> [What you need to do]:
Reproduce the text of every record below verbatim, omitting the picture markers.

━━ Entries supplied

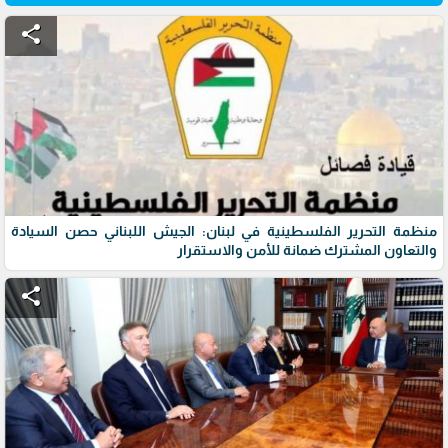
share
منظمة التحرير الفلسطينية في لبنان: الجيش اللبناني حصن السيادة
والتعاون المشترك ضمانة للأمن والاستقرار
share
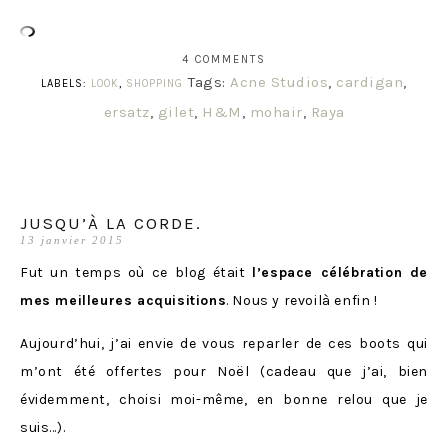
4 COMMENTS
Tags:
Acne Studios
,
cardigan
,
LABELS:
LOOK
,
SHOPPING
ersatz
,
gilet
,
H&M
,
mohair
,
Raya
JUSQU’À LA CORDE.
13 janvier 2015
Fut un temps où ce blog était
l’espace célébration de
mes meilleures acquisitions
. Nous y revoilà enfin !
Aujourd’hui, j’ai envie de vous reparler de ces boots qui
m’ont été offertes pour Noël (cadeau que j’ai, bien
évidemment, choisi moi-même, en bonne relou que je
suis…).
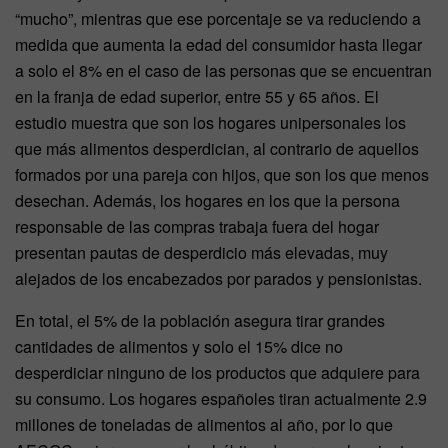
“mucho”, mientras que ese porcentaje se va reduciendo a
medida que aumenta la edad del consumidor hasta llegar
a solo el 8% en el caso de las personas que se encuentran
en la franja de edad superior, entre 55 y 65 años. El
estudio muestra que son los hogares unipersonales los
que más alimentos desperdician, al contrario de aquellos
formados por una pareja con hijos, que son los que menos
desechan. Además, los hogares en los que la persona
responsable de las compras trabaja fuera del hogar
presentan pautas de desperdicio más elevadas, muy
alejados de los encabezados por parados y pensionistas.
En total, el 5% de la población asegura tirar grandes
cantidades de alimentos y solo el 15% dice no
desperdiciar ninguno de los productos que adquiere para
su consumo. Los hogares españoles tiran actualmente 2.9
millones de toneladas de alimentos al año, por lo que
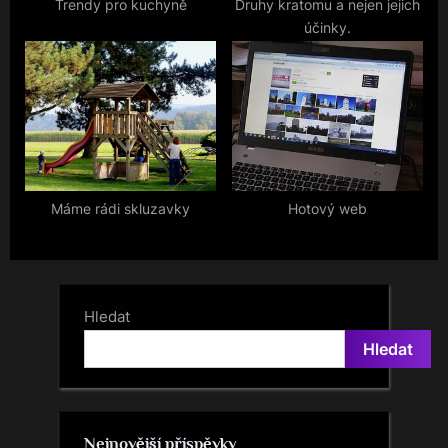
Trendy pro kuchyně
Druhy kratomu a nejen jejich
účinky.
Máme rádi skluzavky
Hotový web
Hledat
Hledat
Nejnovější příspěvky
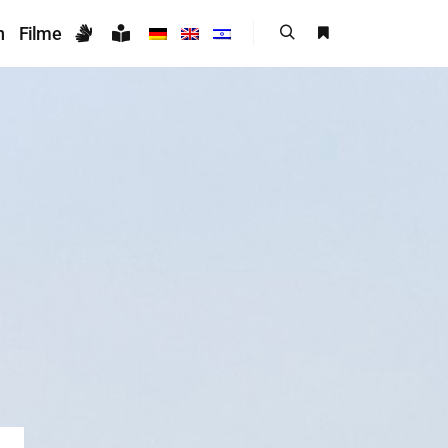
n
Filme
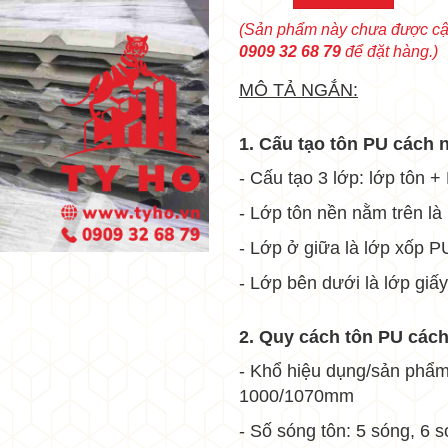
(Sản phẩm này chưa được cập
•
•
0909 32 68 79
để đặt hàng.)
•
MÔ TẢ NGẮN:
•
•
1. Cấu tạo tôn PU cách n
- Cấu tạo 3 lớp: lớp tôn +
- Lớp tôn nền nằm trên l
- Lớp ở giữa là lớp xốp 
- Lớp bên dưới là lớp giấ
•
•
•
•
2. Quy cách tôn PU cách
- Khổ hiệu dụng/sản phẩm
•
1000/1070mm
•
•
- Số sóng tôn: 5 sóng, 6 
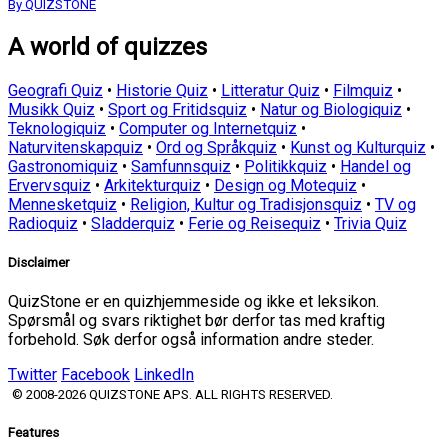
By QUIZSTONE
A world of quizzes
Geografi Quiz
•
Historie Quiz
•
Litteratur Quiz
•
Filmquiz
•
Musikk Quiz
•
Sport og Fritidsquiz
•
Natur og Biologiquiz
•
Teknologiquiz
•
Computer og Internetquiz
•
Naturvitenskapquiz
•
Ord og Språkquiz
•
Kunst og Kulturquiz
•
Gastronomiquiz
•
Samfunnsquiz
•
Politikkquiz
•
Handel og
Ervervsquiz
•
Arkitekturquiz
•
Design og Motequiz
•
Mennesketquiz
•
Religion, Kultur og Tradisjonsquiz
•
TV og
Radioquiz
•
Sladderquiz
•
Ferie og Reisequiz
•
Trivia Quiz
Disclaimer
QuizStone er en quizhjemmeside og ikke et leksikon.
Spørsmål og svars riktighet bør derfor tas med kraftig
forbehold. Søk derfor også information andre steder.
Twitter
Facebook
LinkedIn
© 2008-2026 QUIZSTONE APS. ALL RIGHTS RESERVED.
Features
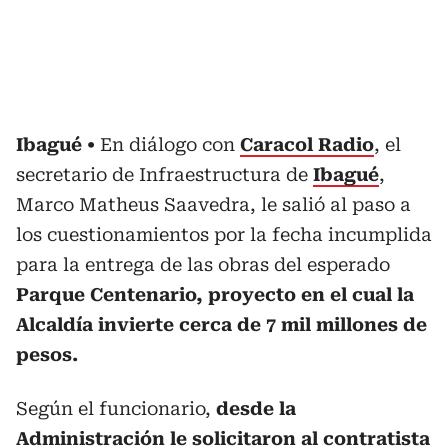
Ibagué
En diálogo con
Caracol Radio
, el
secretario de Infraestructura de
Ibagué
,
Marco Matheus Saavedra, le salió al paso a
los cuestionamientos por la fecha incumplida
para la entrega de las obras del esperado
Parque Centenario, proyecto en el cual la
Alcaldía invierte cerca de 7 mil millones de
pesos.
Según el funcionario,
desde la
Administración le solicitaron al contratista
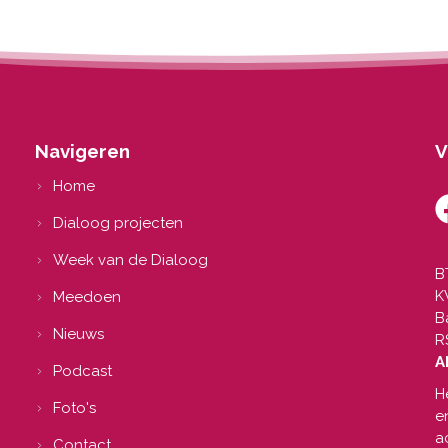
Navigeren
V
Home
Dialoog projecten
Week van de Dialoog
B
K
Meedoen
B
Nieuws
R
A
Podcast
H
Foto's
e
a
Contact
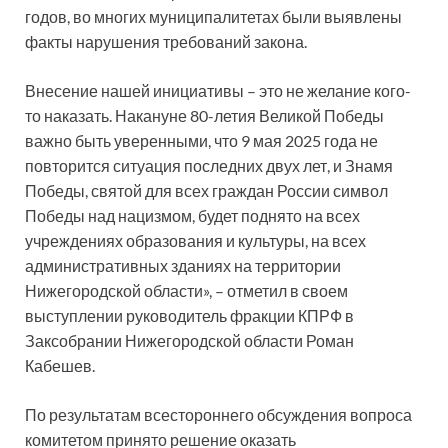
годов, во многих муниципалитетах были выявлены
факты нарушения требований закона.
Внесение нашей инициативы – это не желание кого-
то наказать. Накануне 80-летия Великой Победы
важно быть уверенными, что 9 мая 2025 года не
повторится ситуация последних двух лет, и Знамя
Победы, святой для всех граждан России символ
Победы над нацизмом, будет поднято на всех
учреждениях образования и культуры, на всех
административных зданиях на территории
Нижегородской области», – отметил в своем
выступлении руководитель фракции КПРФ в
Заксобрании Нижегородской области Роман
Кабешев.
По результатам всестороннего обсуждения вопроса
комитетом принято решение оказать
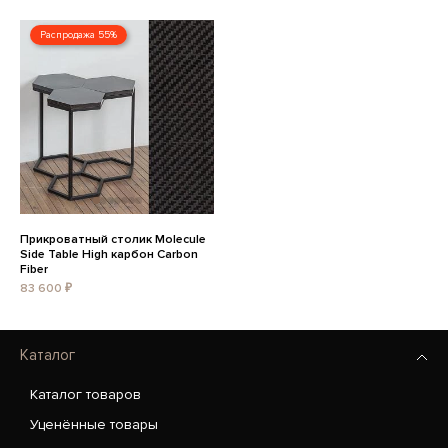
Распродажа 55%
Прикроватный столик Molecule
Side Table High карбон Carbon
Fiber
83 600 ₽
Каталог
Каталог товаров
Уценённые товары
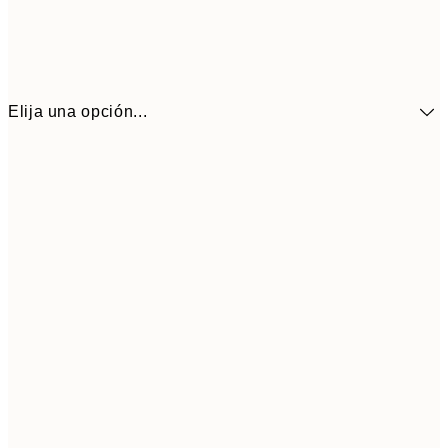
Elija una opción...
41,3
30x40 cm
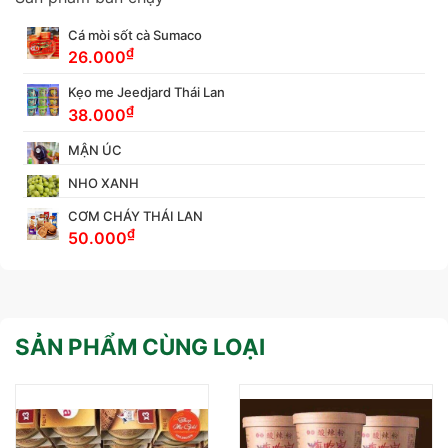
Cá mòi sốt cà Sumaco
₫
26.000
Kẹo me Jeedjard Thái Lan
₫
38.000
MẬN ÚC
NHO XANH
CƠM CHÁY THÁI LAN
₫
50.000
SẢN PHẨM CÙNG LOẠI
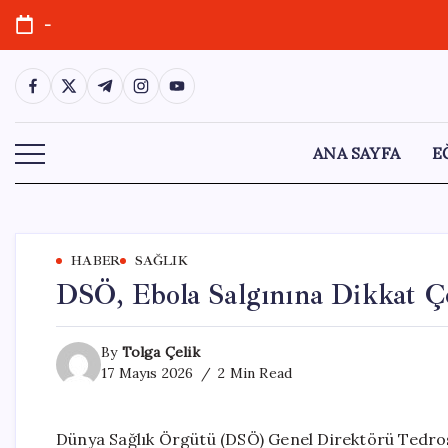
Skip
-
to
content
https://www.facebook.com/
https://twitter.com/
https://t.me/
https://www.instagram.com/
https://youtube.com/
ANA SAYFA
E
HABER
SAĞLIK
DSÖ, Ebola Salgınına Dikkat Çe
By
Tolga Çelik
17 Mayıs 2026
2 Min Read
Dünya Sağlık Örgütü (DSÖ) Genel Direktörü Ted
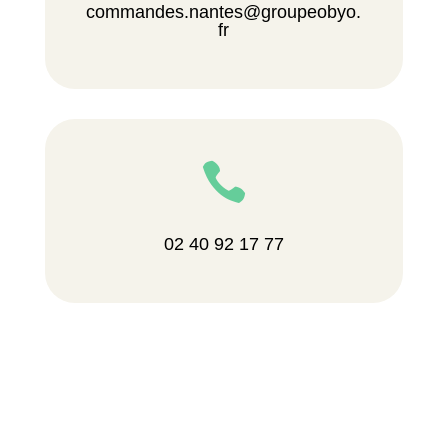
commandes.nantes@groupeobyo.
fr

02 40 92 17 77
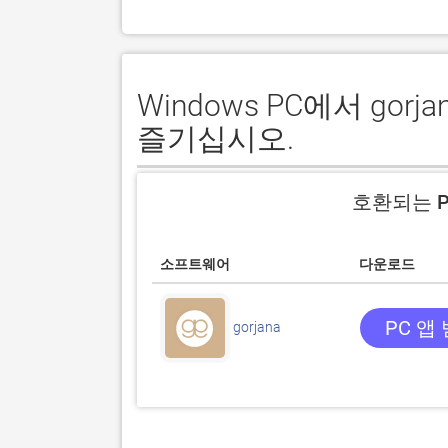
Windows PC에서 go
즐기십시오.
호환되는 P
소프트웨어
다운로드
PC 앱
gorjana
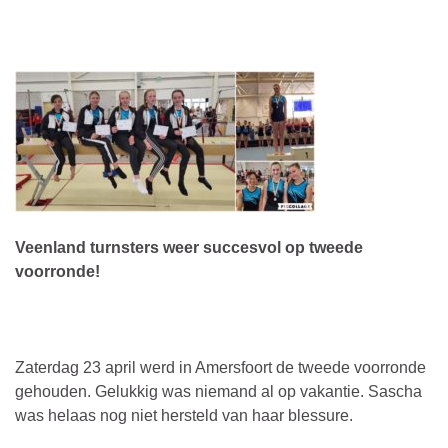
Veenland turnsters weer succesvol op tweede
voorronde!
Zaterdag 23 april werd in Amersfoort de tweede voorronde
gehouden. Gelukkig was niemand al op vakantie. Sascha
was helaas nog niet hersteld van haar blessure.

━━━━

> [Task response]:
share
منظمة التحرير الفلسطينية في لبنان: الجيش اللبناني حصن السيادة
والتعاون المشترك ضمانة للأمن والاستقرار
share
4 COMMENTS
Tags:
Acne Studios
,
cardigan
,
LABELS:
LOOK
,
SHOPPING
ersatz
,
gilet
,
H&M
,
mohair
,
Raya
JUSQU’À LA CORDE.
13 janvier 2015
Fut un temps où ce blog était
l’espace célébration de
mes meilleures acquisitions
. Nous y revoilà enfin !
Aujourd’hui, j’ai envie de vous reparler de ces boots qui
m’ont été offertes pour Noël (cadeau que j’ai, bien
évidemment, choisi moi-même, en bonne relou que je
suis…).
“mucho”, mientras que ese porcentaje se va reduciendo a
medida que aumenta la edad del consumidor hasta llegar
a solo el 8% en el caso de las personas que se encuentran
en la franja de edad superior, entre 55 y 65 años. El
estudio muestra que son los hogares unipersonales los
que más alimentos desperdician, al contrario de aquellos
formados por una pareja con hijos, que son los que menos
desechan. Además, los hogares en los que la persona
responsable de las compras trabaja fuera del hogar
presentan pautas de desperdicio más elevadas, muy
alejados de los encabezados por parados y pensionistas.
En total, el 5% de la población asegura tirar grandes
cantidades de alimentos y solo el 15% dice no
desperdiciar ninguno de los productos que adquiere para
su consumo. Los hogares españoles tiran actualmente 2.9
millones de toneladas de alimentos al año, por lo que
Trendy pro kuchyně
Druhy kratomu a nejen jejich
účinky.
Máme rádi skluzavky
Hotový web
Hledat
Hledat
Nejnovější příspěvky
n
Filme
(Sản phẩm này chưa được cập
•
•
0909 32 68 79
để đặt hàng.)
•
MÔ TẢ NGẮN:
•
•
1. Cấu tạo tôn PU cách n
- Cấu tạo 3 lớp: lớp tôn +
- Lớp tôn nền nằm trên l
- Lớp ở giữa là lớp xốp 
- Lớp bên dưới là lớp giấ
•
•
•
•
2. Quy cách tôn PU cách
- Khổ hiệu dụng/sản phẩm
•
1000/1070mm
•
•
- Số sóng tôn: 5 sóng, 6 
By QUIZSTONE
A world of quizzes
Geografi Quiz
•
Historie Quiz
•
Litteratur Quiz
•
Filmquiz
•
Musikk Quiz
•
Sport og Fritidsquiz
•
Natur og Biologiquiz
•
Teknologiquiz
•
Computer og Internetquiz
•
Naturvitenskapquiz
•
Ord og Språkquiz
•
Kunst og Kulturquiz
•
Gastronomiquiz
•
Samfunnsquiz
•
Politikkquiz
•
Handel og
Ervervsquiz
•
Arkitekturquiz
•
Design og Motequiz
•
Mennesketquiz
•
Religion, Kultur og Tradisjonsquiz
•
TV og
Radioquiz
•
Sladderquiz
•
Ferie og Reisequiz
•
Trivia Quiz
Disclaimer
QuizStone er en quizhjemmeside og ikke et leksikon.
Spørsmål og svars riktighet bør derfor tas med kraftig
forbehold. Søk derfor også information andre steder.
Twitter
Facebook
LinkedIn
© 2008-2026 QUIZSTONE APS. ALL RIGHTS RESERVED.
Features
Ibagué
En diálogo con
Caracol Radio
, el
secretario de Infraestructura de
Ibagué
,
Marco Matheus Saavedra, le salió al paso a
los cuestionamientos por la fecha incumplida
para la entrega de las obras del esperado
Parque Centenario, proyecto en el cual la
Alcaldía invierte cerca de 7 mil millones de
pesos.
Según el funcionario,
desde la
Administración le solicitaron al contratista
Navigeren
V
Home
Dialoog projecten
Week van de Dialoog
B
K
Meedoen
B
Nieuws
R
A
Podcast
H
Foto's
e
a
Contact
годов, во многих муниципалитетах были выявлены
факты нарушения требований закона.
Внесение нашей инициативы – это не желание кого-
то наказать. Накануне 80-летия Великой Победы
важно быть уверенными, что 9 мая 2025 года не
повторится ситуация последних двух лет, и Знамя
Победы, святой для всех граждан России символ
Победы над нацизмом, будет поднято на всех
учреждениях образования и культуры, на всех
административных зданиях на территории
Нижегородской области», – отметил в своем
выступлении руководитель фракции КПРФ в
Заксобрании Нижегородской области Роман
Кабешев.
По результатам всестороннего обсуждения вопроса
комитетом принято решение оказать
Распродажа 55%
Прикроватный столик Molecule
Side Table High карбон Carbon
Fiber
83 600 ₽
Каталог
Каталог товаров
Уценённые товары
Elija una opción...
41,3
30x40 cm
Cá mòi sốt cà Sumaco
₫
26.000
Kẹo me Jeedjard Thái Lan
₫
38.000
MẬN ÚC
NHO XANH
CƠM CHÁY THÁI LAN
₫
50.000
SẢN PHẨM CÙNG LOẠI
Skip
-
to
content
https://www.facebook.com/
https://twitter.com/
https://t.me/
https://www.instagram.com/
https://youtube.com/
ANA SAYFA
E
HABER
SAĞLIK
DSÖ, Ebola Salgınına Dikkat Çe
By
Tolga Çelik
17 Mayıs 2026
2 Min Read
Dünya Sağlık Örgütü (DSÖ) Genel Direktörü Ted
commandes.nantes@groupeobyo.
fr

02 40 92 17 77
Windows PC에서 go
즐기십시오.
호환되는 P
소프트웨어
다운로드
PC 앱
gorjana
Veenland turnsters weer succesvol op tweede
voorronde!
Zaterdag 23 april werd in Amersfoort de tweede voorronde
gehouden. Gelukkig was niemand al op vakantie. Sascha
was helaas nog niet hersteld van haar blessure.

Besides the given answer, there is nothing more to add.